The news hasn’t been great in the Colan home these last few months. If you’ve followed it, and if you’ve read between the lines, you’ve weeded out a kernel of truth and likely a whole cob of mistruths. And none of that really matters, now. It was all rubber-necking anyway.
But there are truths I’d like to share about Adrienne Colan, and chief among them was her and Gene’s love for each other. It read like an epic poem. The hardships and tragedies and obstacles were too numerous to count, but for half a century they remained at the center of each other’s universes. For richer or for poorer. In sickness and in health. For better or worse.
The Adrienne Colan you met at conventions was the real McCoy. She was tough and funny and uncompromising; warm and intelligent and spiritual. And her sense of humor was splendid. I think that’s where we met—at that dark crossroads where everything was tragic-comic. Our friendship existed outside of my friendship with Gene; we corresponded for decades, sharing dreams and fears.
And I guess I loved Adrienne. Now that the end has come amidst ashes and tears, I owe myself that honesty.

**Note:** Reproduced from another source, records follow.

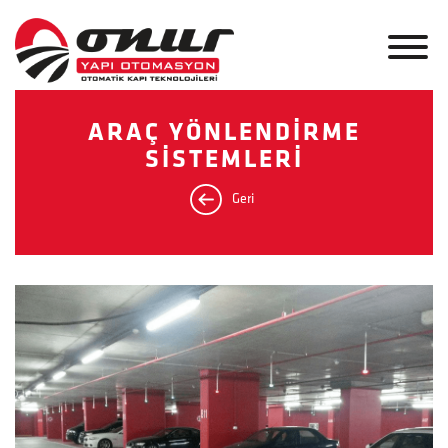
ARAÇ YÖNLENDİRME
SİSTEMLERİ
Geri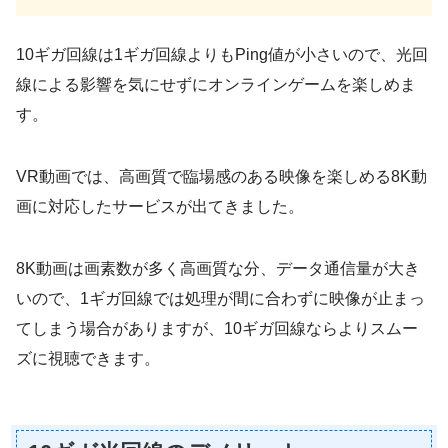
10ギガ回線は1ギガ回線よりもPing値が小さいので、光回
線による影響を気にせずにオンラインゲームを楽しめま
す。
VR動画では、高画質で臨場感のある映像を楽しめる8K動
画に対応したサービスが出てきました。
8K動画は画素数が多く高画質な分、データ通信量が大き
いので、1ギガ回線では処理が間に合わずに映像が止まっ
てしまう場合がありますが、10ギガ回線ならよりスムー
ズに視聴できます。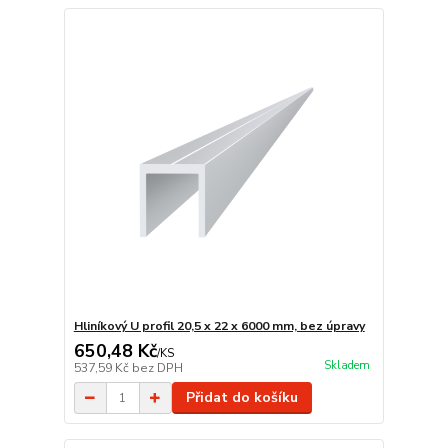
Hliníkový U profil 20,5 x 22 x 6000 mm, bez úpravy
650,48 Kč
/
KS
Skladem
537,59 Kč
bez DPH
Přidat do košíku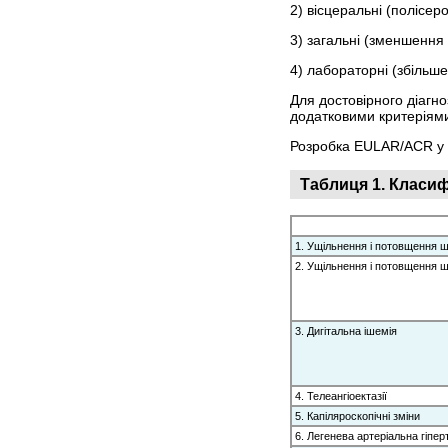
2) вісцеральні (полісер
3) загальні (зменшення 
4) лабораторні (збільш
Для достовірного діагно
додатковими критеріями.
Розробка EULAR/ACR у 2
Таблиця 1. Класиф
1. Ущільнення і потовщення ш
2. Ущільнення і потовщення ш
3. Дигітальна ішемія
4. Телеангіоектазії
5. Капіляроскопічні зміни
6. Легенева артеріальна гіпер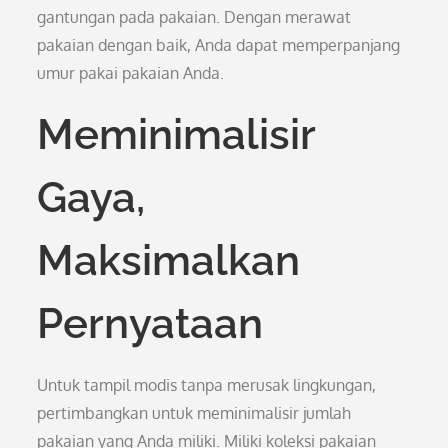
gantungan pada pakaian. Dengan merawat
pakaian dengan baik, Anda dapat memperpanjang
umur pakai pakaian Anda.
Meminimalisir
Gaya,
Maksimalkan
Pernyataan
Untuk tampil modis tanpa merusak lingkungan,
pertimbangkan untuk meminimalisir jumlah
pakaian yang Anda miliki. Miliki koleksi pakaian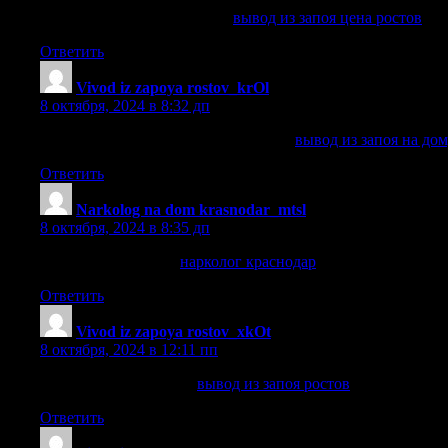
вывод из запоя цена ростов
вывод из запоя цена ростов
.
Ответить
Vivod iz zapoya rostov_krOl
:
8 октября, 2024 в 8:32 дп
вывод из запоя на дому ростов цены
вывод из запоя на до
Ответить
Narkolog na dom krasnodar_mtsl
:
8 октября, 2024 в 8:35 дп
нарколог краснодар
нарколог краснодар
.
Ответить
Vivod iz zapoya rostov_xkOt
:
8 октября, 2024 в 12:11 пп
вывод из запоя ростов
вывод из запоя ростов
.
Ответить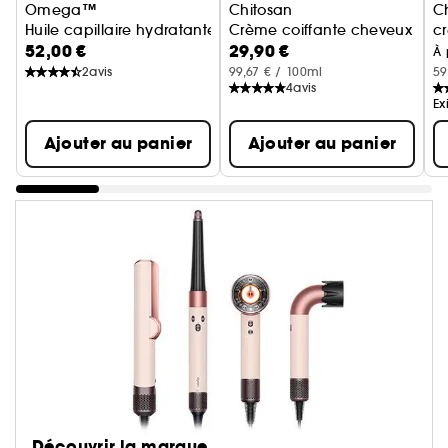
Omega™
Chitosan
C
Huile capillaire hydratante
Crème coiffante cheveux bouclé
cr
52,00 €
29,90 €
À 
2
avis
99,67 € / 100ml
59
4
avis
Ex
Ajouter au panier
Ajouter au panier
Découvrir la marque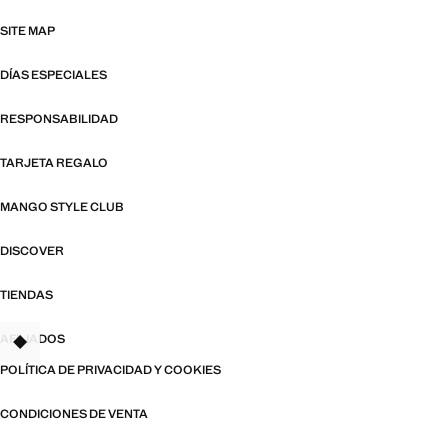
SITE MAP
DÍAS ESPECIALES
RESPONSABILIDAD
TARJETA REGALO
MANGO STYLE CLUB
DISCOVER
TIENDAS
AFILIADOS
TANT
POLÍTICA DE PRIVACIDAD Y COOKIES
CONDICIONES DE VENTA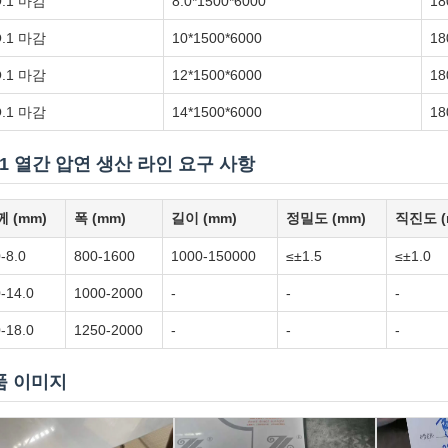
.1 마감
8.0*1500*6000
18
.1 마감
10*1500*6000
18
.1 마감
12*1500*6000
18
.1 마감
14*1500*6000
18
1 열간 압연 생산 라인 요구 사항
 (mm)
폭 (mm)
길이 (mm)
정밀도 (mm)
직진도 (
0-8.0
800-1600
1000-150000
≤±1.5
≤±1.0
0-14.0
1000-2000
-
-
-
0-18.0
1250-2000
-
-
-
품 이미지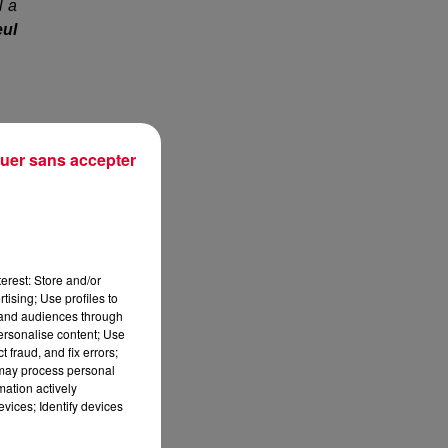
l a
eul
uer sans accepter
erest: Store and/or
tising; Use profiles to
tand audiences through
personalise content; Use
 fraud, and fix errors;
 may process personal
mation actively
vices; Identify devices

I loved her attention, loved sending her a new story and when she got something I’d written and dissected it (and me with it); loved that she was intellectually curious about everything I shared and painfully honest with me…and with herself.
“Something I find fascinating about you is how you came to give yourself permission to live by your own standards without alienating those that love you and
you love,” she wrote to me last December, following a personal tragedy. “How and where does one go inside to know they have that right to live by their own truth? I’m so interested in this because I’ve always had a POV about how I need to live my life but continued to allow myself to be crushed by [others]… I’ve allowed their version of right and wrong choices to annihilate my world view. That’s what the weight is about. And I can’t begin to tell you dear Clifford how awful it is [for] one’s psyche to still be crawling my way out of that at the age of 67. At this age I feel I acquiesced to letting myself ‘die’… But I’m responsible, so I eat.”
And there it was—that dark humor inside the sadness. So I eat. You could hear her say it.